§ Your goal: If a line of the material contains "first", copy it.

§ Given entries:
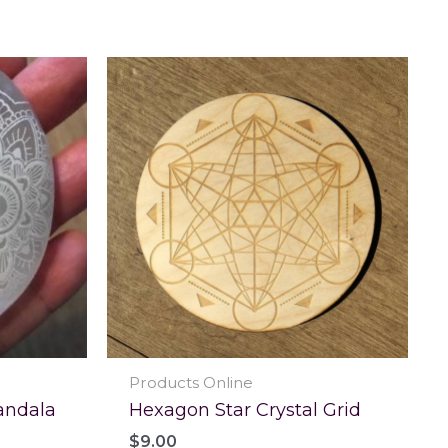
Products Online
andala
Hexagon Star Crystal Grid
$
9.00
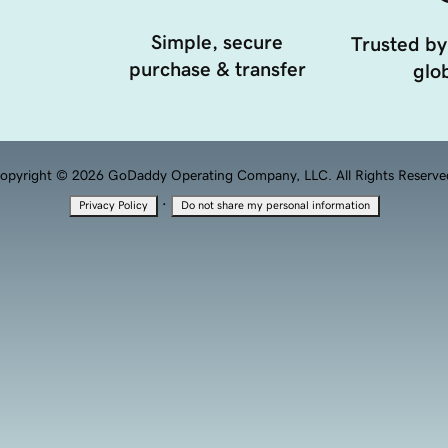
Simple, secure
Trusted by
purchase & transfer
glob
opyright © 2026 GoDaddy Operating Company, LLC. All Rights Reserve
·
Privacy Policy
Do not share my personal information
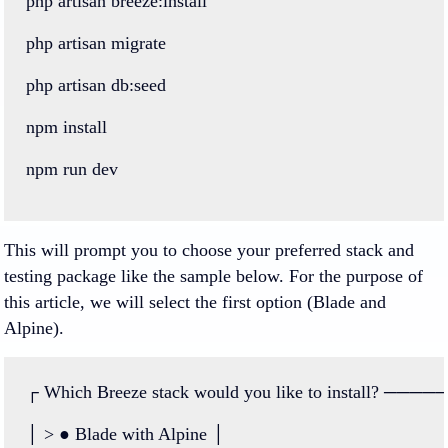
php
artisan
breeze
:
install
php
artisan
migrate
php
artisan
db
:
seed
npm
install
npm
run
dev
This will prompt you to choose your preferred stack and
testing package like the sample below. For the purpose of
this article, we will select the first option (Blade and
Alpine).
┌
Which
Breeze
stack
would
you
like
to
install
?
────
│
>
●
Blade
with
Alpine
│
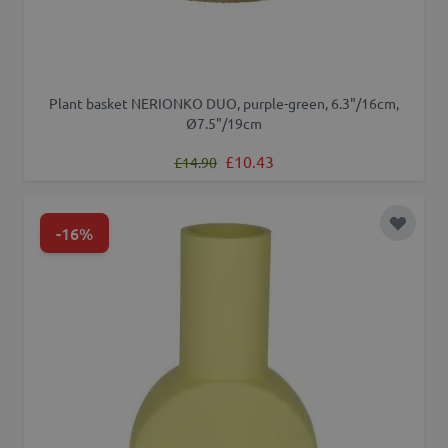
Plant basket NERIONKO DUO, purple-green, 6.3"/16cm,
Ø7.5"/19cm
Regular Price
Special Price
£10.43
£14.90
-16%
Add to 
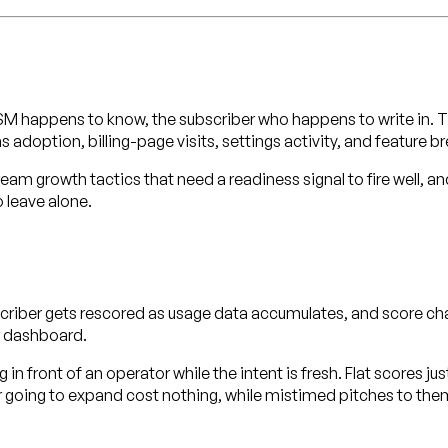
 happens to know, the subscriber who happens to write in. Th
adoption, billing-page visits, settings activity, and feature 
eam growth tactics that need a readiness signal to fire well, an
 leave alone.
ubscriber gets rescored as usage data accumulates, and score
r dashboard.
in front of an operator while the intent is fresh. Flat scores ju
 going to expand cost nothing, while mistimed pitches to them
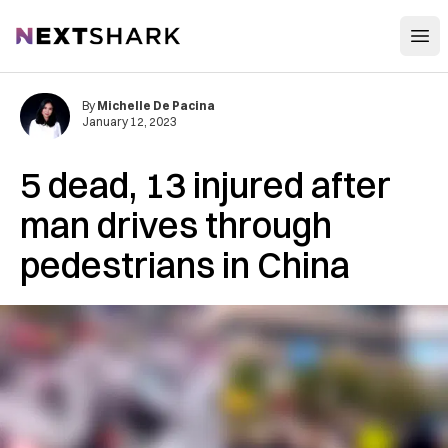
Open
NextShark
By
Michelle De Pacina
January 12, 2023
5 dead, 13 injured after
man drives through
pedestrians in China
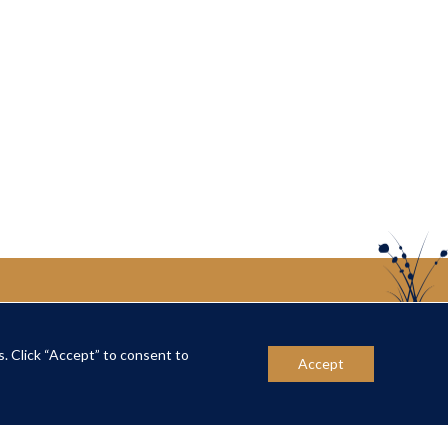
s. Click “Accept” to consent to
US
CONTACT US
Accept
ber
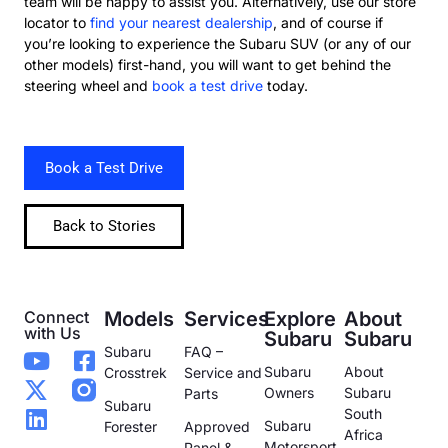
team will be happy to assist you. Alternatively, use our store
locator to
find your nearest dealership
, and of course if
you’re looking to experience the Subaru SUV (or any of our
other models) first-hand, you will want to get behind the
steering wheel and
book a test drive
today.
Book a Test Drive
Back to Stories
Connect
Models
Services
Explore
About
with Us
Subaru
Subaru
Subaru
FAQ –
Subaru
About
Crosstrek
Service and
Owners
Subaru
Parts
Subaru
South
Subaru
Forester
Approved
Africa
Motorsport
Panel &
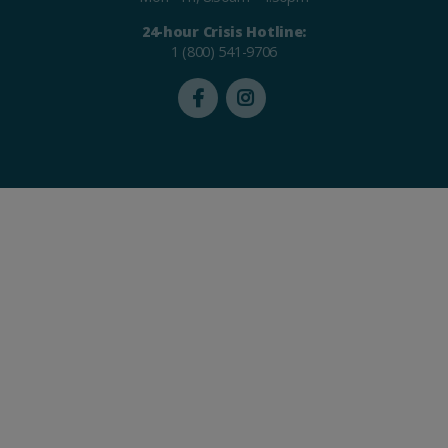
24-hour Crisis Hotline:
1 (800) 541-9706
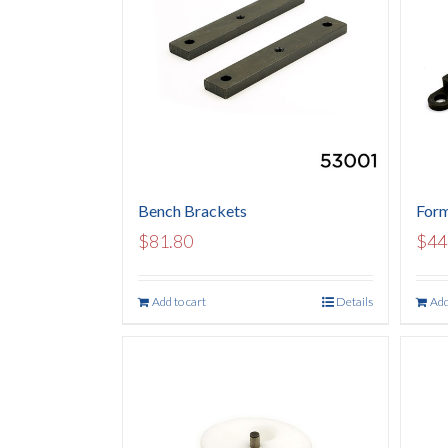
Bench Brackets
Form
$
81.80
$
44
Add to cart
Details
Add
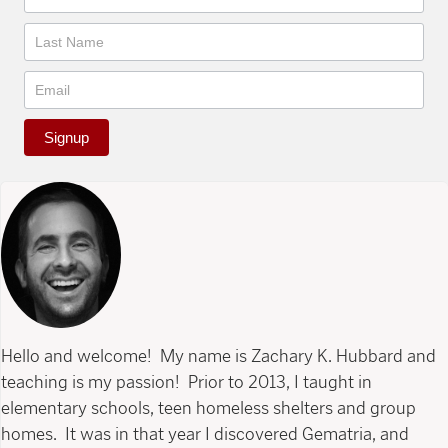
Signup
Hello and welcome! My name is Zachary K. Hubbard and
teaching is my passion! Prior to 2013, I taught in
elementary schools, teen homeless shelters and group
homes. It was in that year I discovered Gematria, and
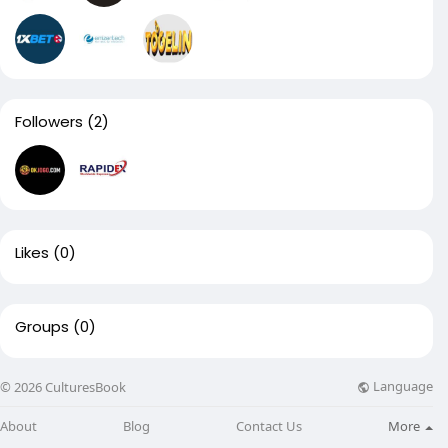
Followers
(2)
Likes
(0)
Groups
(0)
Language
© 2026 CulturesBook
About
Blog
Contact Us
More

§ Completed task:
this article, we will select the first option (Blade and
other models) first-hand, you will want to get behind the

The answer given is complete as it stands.